O bycie TW "Bolkiem" oskarżany był b. prezydent Lech Wałęsa, który wiele razy temu zaprzeczał. W 2000 r. Sąd Lustracyjny orzekł, że Wałęsa złożył prawdziwe oświadczenie lustracyjne, iż nie był agentem służb PRL. Sąd uznał wówczas, że SB fałszowała akta dotyczące Wałęsy i nie ma - oprócz wypisu z rejestru SB - jakiegokolwiek dowodu, który potwierdzałby fakt współpracy Wałęsy jako TW "Bolek".

W 2010 r. pion lustracyjny IPN uznał, że nie wystąpi o wznowienie procesu lustracyjnego Wałęsy, bo ocenił, że wydana przez Instytut słynna książka "SB a Lech Wałęsa. Przyczynek do biografii" autorstwa Sławomira Cenckiewicza i Piotra Gontarczyka "nie przynosi nowych faktów". Książka stawiała tezę, że Wałęsa był agentem SB w początkach lat 70., a jego proces lustracyjny był nierzetelny.

W styczniu 2016 r. Wałęsa poprosił IPN o zorganizowanie spotkania z osobami, które zarzucają mu agenturalną przeszłość, jednak na początku lutego nie zgodził się na proponowane przez Instytut warunki debaty. IPN uznał, że w tej sytuacji do debaty nie dojdzie.

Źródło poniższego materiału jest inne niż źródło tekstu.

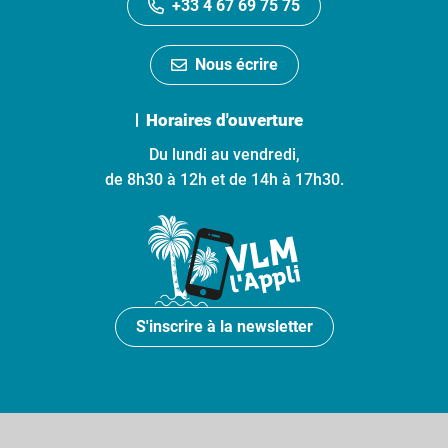
+33 4 67 69 75 75
Nous écrire
Horaires d'ouverture
Du lundi au vendredi,
de 8h30 à 12h et de 14h à 17h30.
S'inscrire à la newsletter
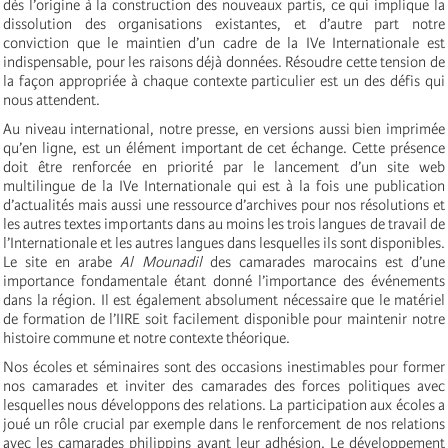
dès l’origine à la construction des nouveaux partis, ce qui implique la
dissolution des organisations existantes, et d’autre part notre
conviction que le maintien d’un cadre de la IVe Internationale est
indispensable, pour les raisons déjà données. Résoudre cette tension de
la façon appropriée à chaque contexte particulier est un des défis qui
nous attendent.
Au niveau international, notre presse, en versions aussi bien imprimée
qu’en ligne, est un élément important de cet échange. Cette présence
doit être renforcée en priorité par le lancement d’un site web
multilingue de la IVe Internationale qui est à la fois une publication
d’actualités mais aussi une ressource d’archives pour nos résolutions et
les autres textes importants dans au moins les trois langues de travail de
l’Internationale et les autres langues dans lesquelles ils sont disponibles.
Le site en arabe
Al Mounadil
des camarades marocains est d’une
importance fondamentale étant donné l’importance des événements
dans la région. Il est également absolument nécessaire que le matériel
de formation de l’IIRE soit facilement disponible pour maintenir notre
histoire commune et notre contexte théorique.
Nos écoles et séminaires sont des occasions inestimables pour former
nos camarades et inviter des camarades des forces politiques avec
lesquelles nous développons des relations. La participation aux écoles a
joué un rôle crucial par exemple dans le renforcement de nos relations
avec les camarades philippins avant leur adhésion. Le développement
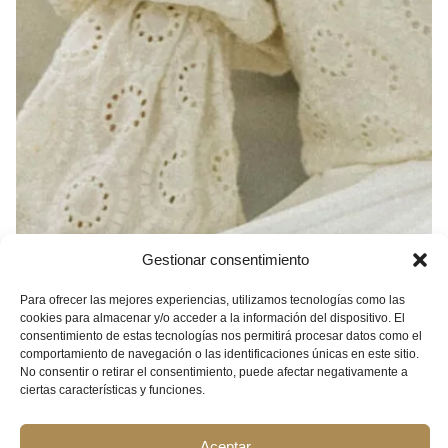
Gestionar consentimiento
Para ofrecer las mejores experiencias, utilizamos tecnologías como las
cookies para almacenar y/o acceder a la información del dispositivo. El
consentimiento de estas tecnologías nos permitirá procesar datos como el
comportamiento de navegación o las identificaciones únicas en este sitio.
No consentir o retirar el consentimiento, puede afectar negativamente a
ciertas características y funciones.
Aceptar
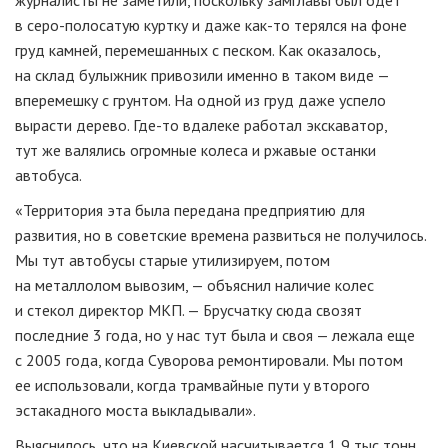
журналисты не заметили, поскольку замглавы был одет
в
серо-полосатую
куртку и даже
как-то
терялся на фоне
груд камней, перемешанных с песком. Как оказалось,
на склад булыжник привозили именно в таком виде —
вперемешку с грунтом. На одной из груд даже успело
вырасти дерево. Г
де-то
вдалеке работал экскаватор,
тут же валялись огромные колеса и ржавые останки
автобуса.
«Территория эта была передана предприятию для
развития, но в советские времена развиться не получилось.
Мы тут автобусы старые утилизируем, потом
на металлолом вывозим, — объяснил наличие колес
и стекол директор МКП. — Брусчатку сюда свозят
последние 3 года, но у нас тут была и своя — лежала еще
с 2005 года, когда Суворова ремонтировали. Мы потом
ее использовали, когда трамвайные пути у второго
эстакадного моста выкладывали».
Выяснилось, что на Киевской насчитывается 1,9 тыс тонн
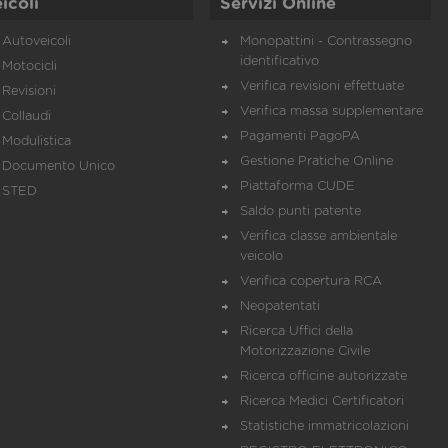
icoli
Servizi Online
Autoveicoli
Monopattini - Contrassegno
identificativo
Motocicli
Verifica revisioni effettuate
Revisioni
Verifica massa supplementare
Collaudi
Pagamenti PagoPA
Modulistica
Gestione Pratiche Online
Documento Unico
Piattaforma CUDE
STED
Saldo punti patente
Verifica classe ambientale
veicolo
Verifica copertura RCA
Neopatentati
Ricerca Uffici della
Motorizzazione Civile
Ricerca officine autorizzate
Ricerca Medici Certificatori
Statistiche immatricolazioni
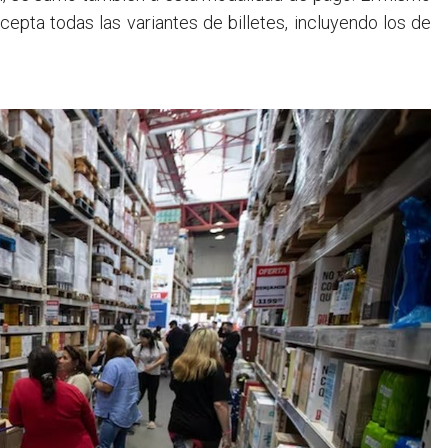
epta todas las variantes de billetes, incluyendo los de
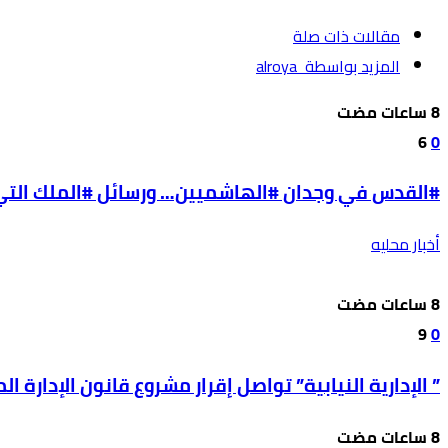
‫مقالات ذات صلة‬
‫‫المزيد بواسطة‬ ‬ alroya
6
0
#القدس في وجدان #الهاشميين… ورسائل #الملك التي ل
أخبار محليه
9
0
” الإدارية النيابية” تواصل إقرار مشروع قانون الإدارة المحل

Do udziału w debacie zostali zaproszeni Cenckiewicz i Gontarczyk, a także reżyser Grzegorz Braun, dr Andrzej Drzycimski (odmówił udziału), dr Grzegorz Majchrzak, Piotr Semka, dr hab. Jan Skórzyński i Paweł Zyzak. Debatę miał poprowadzić dziennikarz Adam Hlebowicz.

Wałęsa w piśmie, które opublikował na swoim blogu, napisał, że proponuje publiczny finał sprawy tzw. Bolka, mając na względzie prawdę historyczną, powołując się na właściwą rolę IPN, a jednocześnie trwający nieustannie stalking, "tak w tradycyjnych środkach przekazu medialnego, jak i w przestrzeni internetowej".